February 10th, 2003 / 2:40 p.m.

NDP

Dick Proctor Palliser, SK

Mr. Speaker, last week CIDA recognized Gildan Activewear with an international award for its excellence in social and ethical responsibility. Gildan is the same Montreal T-shirt company that began firing employees in Honduras last November for trying to bargain collectively. As a result of Gildan's union busting activities, the Quebec solidarity fund is rethinking its multimillion dollar investment in this outfit.

Will the minister responsible for CIDA rescind this award immediately and inform the House how this company ever was nominated in the first place?

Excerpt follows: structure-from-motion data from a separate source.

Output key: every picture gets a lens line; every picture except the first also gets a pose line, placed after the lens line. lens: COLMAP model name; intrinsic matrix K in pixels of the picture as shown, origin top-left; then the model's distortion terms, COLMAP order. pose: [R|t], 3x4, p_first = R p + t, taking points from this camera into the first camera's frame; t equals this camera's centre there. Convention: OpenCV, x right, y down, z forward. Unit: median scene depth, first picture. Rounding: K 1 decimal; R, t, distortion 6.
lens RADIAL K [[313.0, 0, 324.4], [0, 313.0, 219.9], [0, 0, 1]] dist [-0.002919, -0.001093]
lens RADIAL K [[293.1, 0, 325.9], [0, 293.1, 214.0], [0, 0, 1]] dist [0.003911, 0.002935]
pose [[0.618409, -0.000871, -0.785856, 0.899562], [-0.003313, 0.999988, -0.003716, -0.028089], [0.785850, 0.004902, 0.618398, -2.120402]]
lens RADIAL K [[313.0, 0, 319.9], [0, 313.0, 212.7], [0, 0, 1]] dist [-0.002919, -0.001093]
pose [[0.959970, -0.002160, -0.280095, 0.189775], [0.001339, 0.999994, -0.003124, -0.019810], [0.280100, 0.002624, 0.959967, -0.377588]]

Canadian International Development Agency
Oral Question Period

2:40 p.m.

Essex
Ontario

Liberal

Susan Whelan Minister for International Cooperation

Mr. Speaker, the Canadian Manufacturers and Exporters, in collaboration with CIDA, have been supporting the awards of excellence in Canadian private sector activities and developments since its inception in 1990.

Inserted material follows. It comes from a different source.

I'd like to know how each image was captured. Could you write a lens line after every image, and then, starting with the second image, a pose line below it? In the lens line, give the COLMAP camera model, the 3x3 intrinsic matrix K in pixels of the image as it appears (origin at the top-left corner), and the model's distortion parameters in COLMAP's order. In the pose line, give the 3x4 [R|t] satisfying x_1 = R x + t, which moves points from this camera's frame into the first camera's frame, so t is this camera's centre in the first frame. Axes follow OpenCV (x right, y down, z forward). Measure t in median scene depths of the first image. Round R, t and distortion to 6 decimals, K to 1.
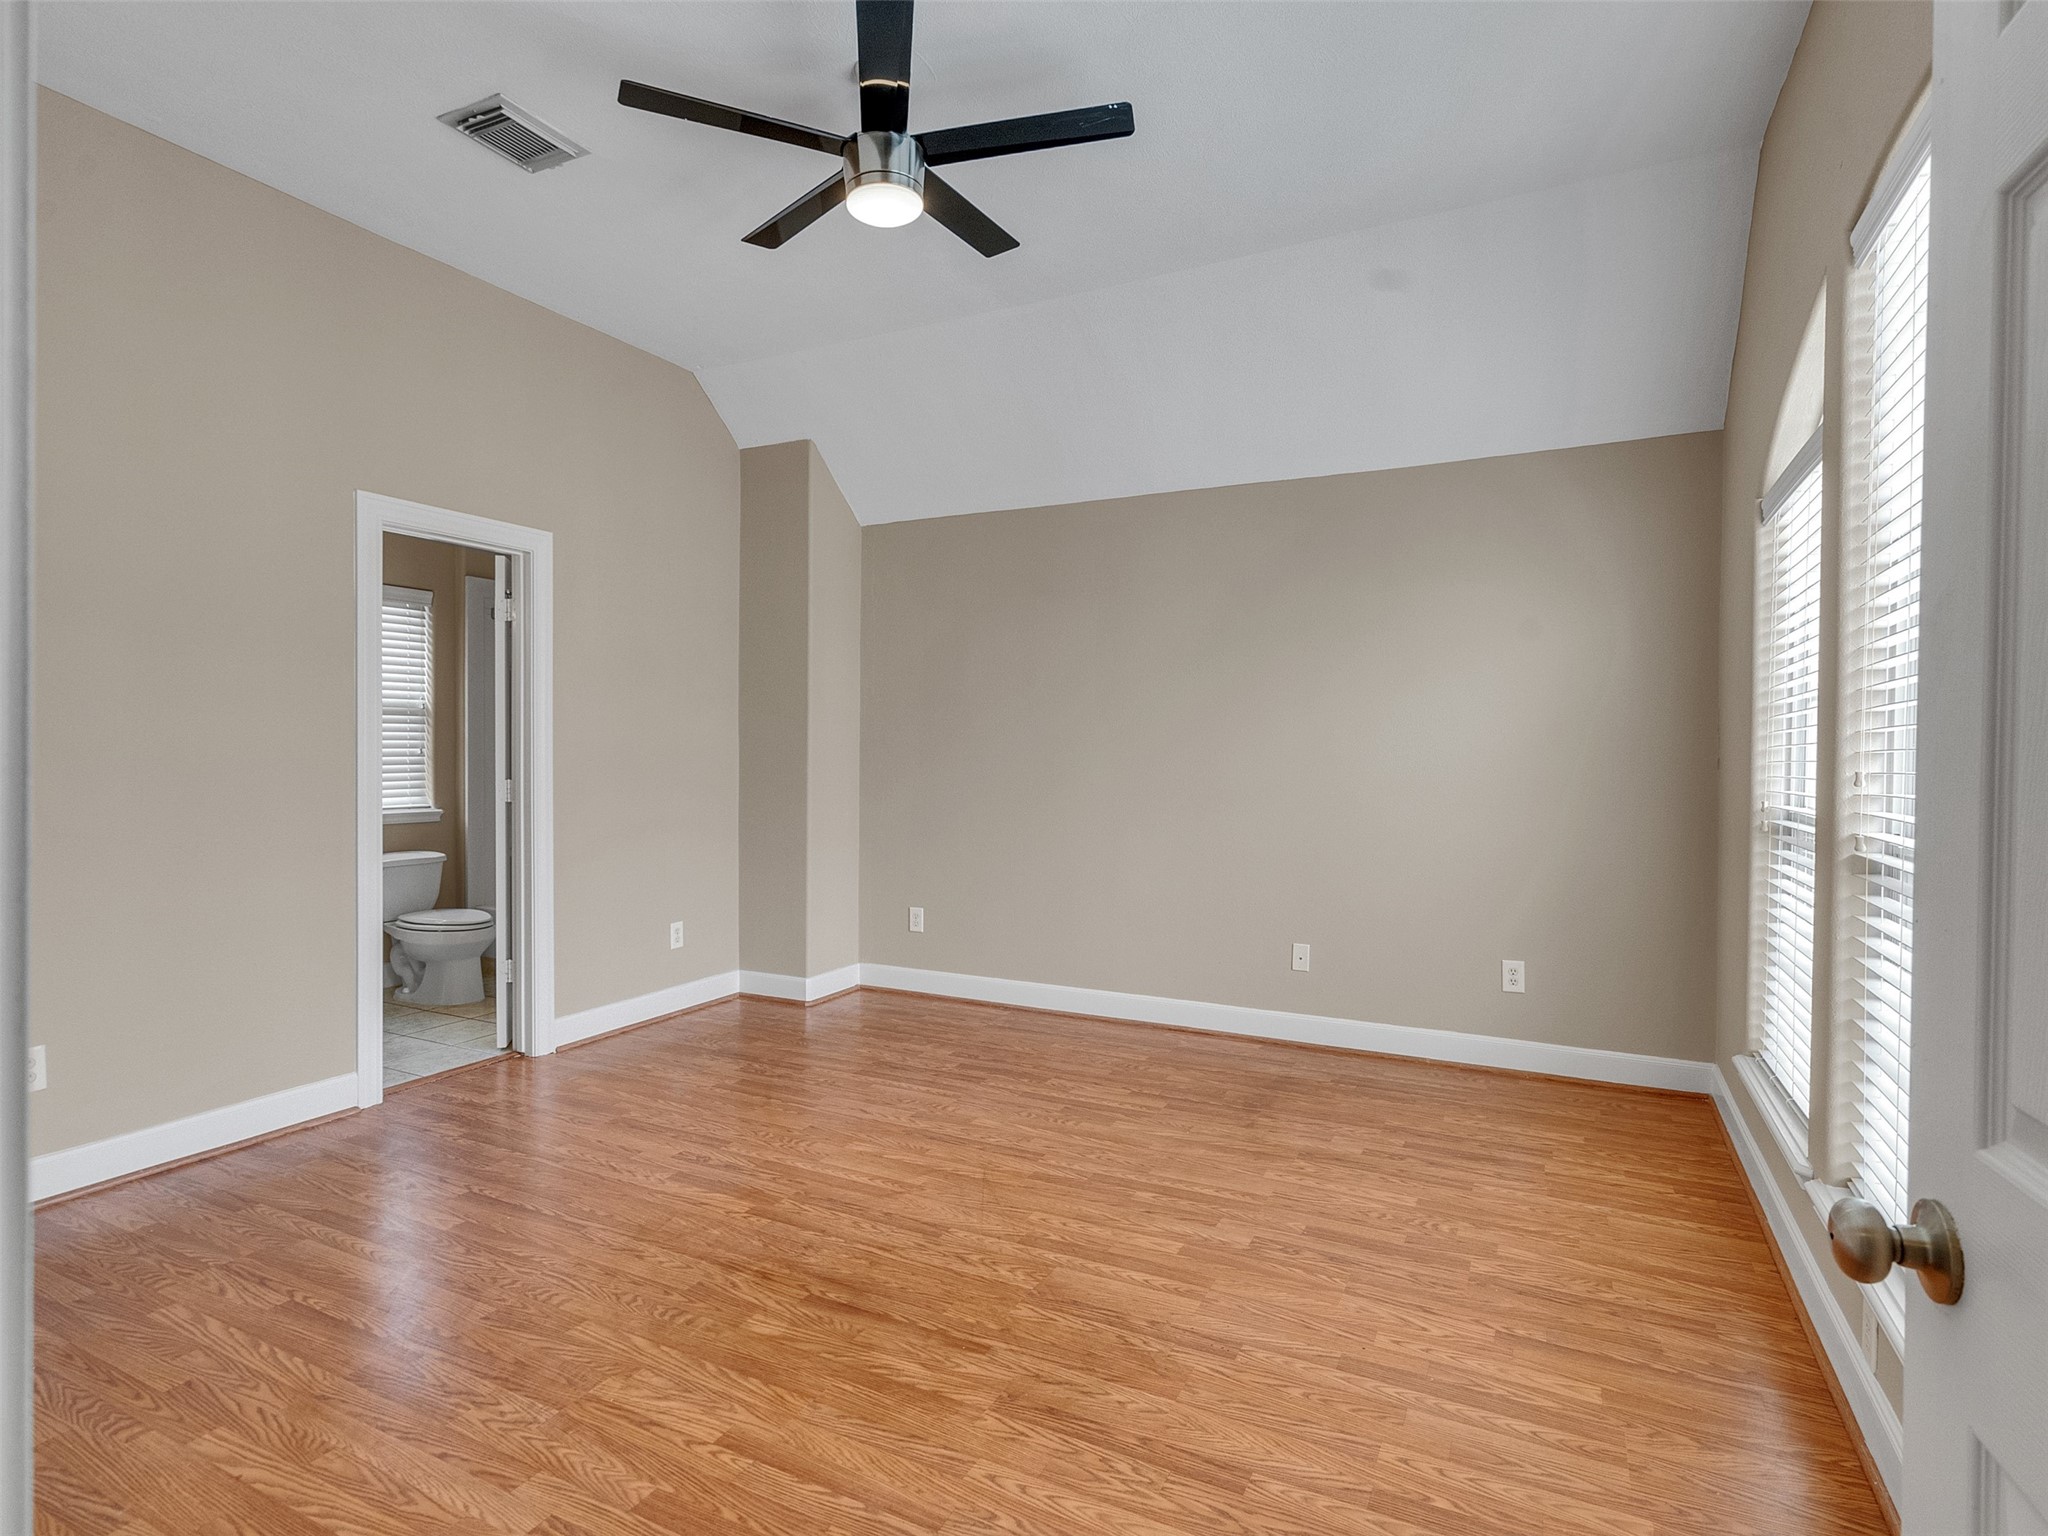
lens RADIAL K [[1066.9, 0, 1020.7], [0, 1066.9, 763.0], [0, 0, 1]] dist [-0.004072, 0.003424]
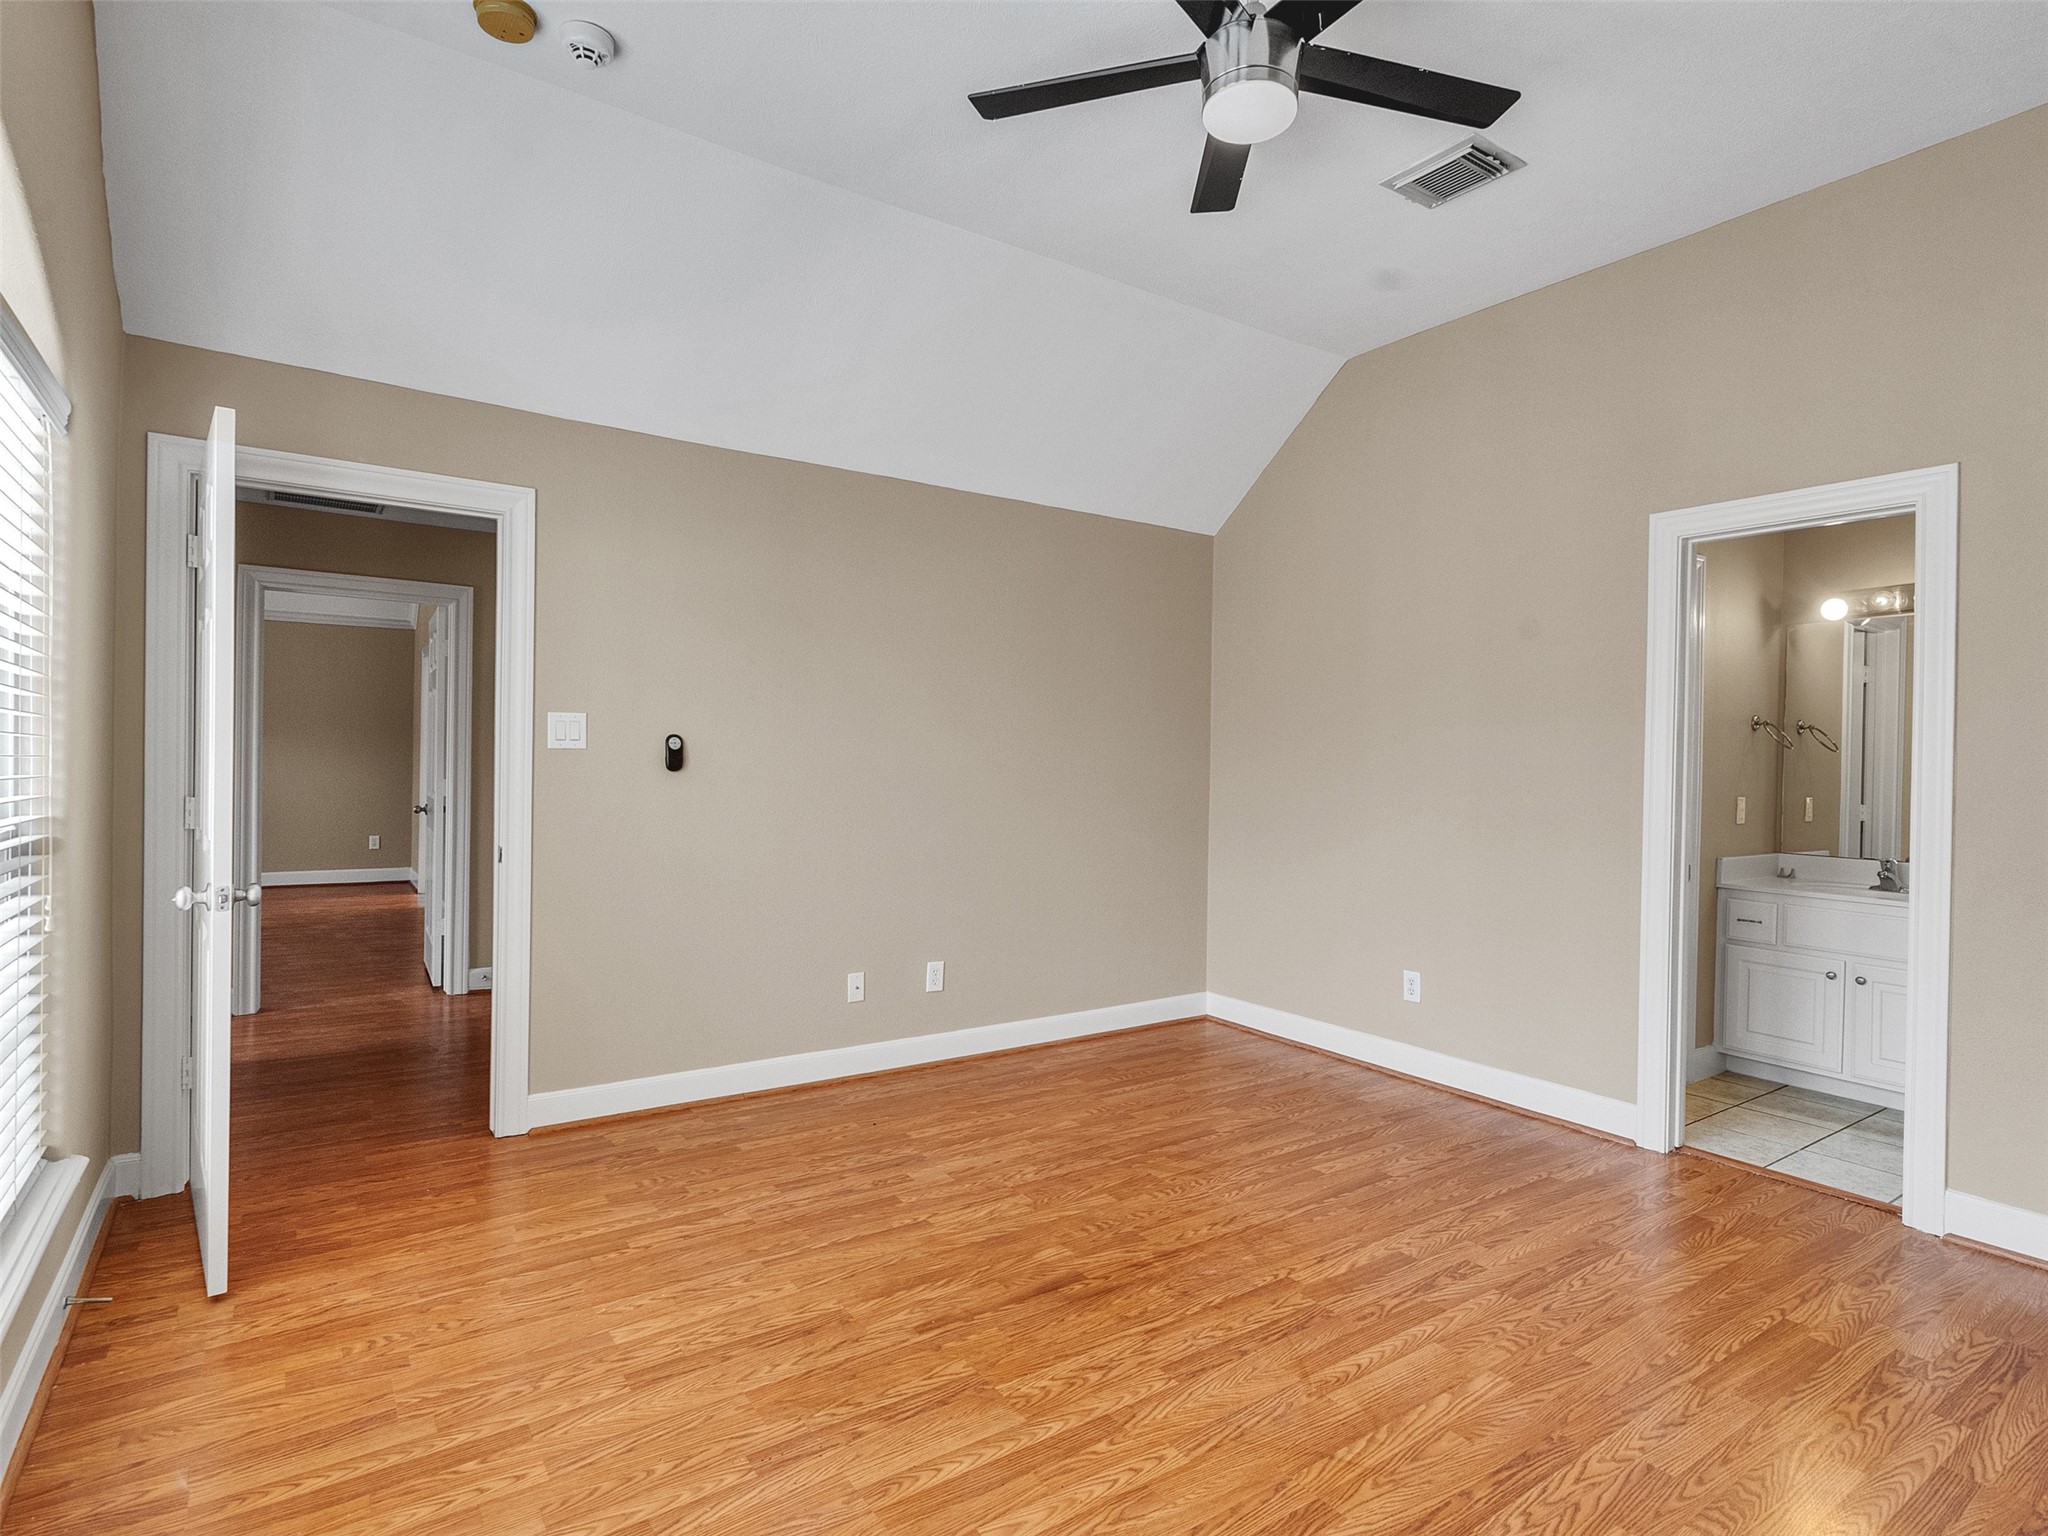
lens RADIAL K [[1066.9, 0, 1012.1], [0, 1066.9, 775.6], [0, 0, 1]] dist [-0.004072, 0.003424]
pose [[-0.487527, 0.000405, -0.873108, 0.670258], [-0.030903, 0.999365, 0.017719, -0.019647], [0.872561, 0.035620, -0.487205, 1.244245]]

Gildan Activewear won the award for the management of its plant in Honduras. Gildan Activewear has responded that these third party allegations are groundless, and according to Gildan the employees were let go because of seasonal variation in demand.

Goods and Services Tax
Oral Question Period

2:45 p.m.

Progressive Conservative

Loyola Hearn St. John's West, NL

Mr. Speaker, the Minister of National Revenue has denied the claim that fraudulent use of the GST export tax credit has cost Canadians $1 billion, as the economists state. If she disagrees with that amount could she tell the House how much, in her view, GST fraud has cost Canadians above and beyond the cases that have come to court?

Goods and Services Tax
Oral Question Period

2:45 p.m.

Thornhill
Ontario

Liberal

Elinor Caplan Minister of National Revenue

Mr. Speaker, once again we hear the number $1 billion, for which there is no evidence whatsoever. I say to the member opposite and to others that if they have any evidence of a number of that magnitude to bring it forward.

I would like to know where they get it from because there is no evidence to suggest that anything beyond the $25.4 million that the courts have identified over the last six years, and the cases that we have presently before the courts which have yet to be determined because they are before the courts, is the actual figure.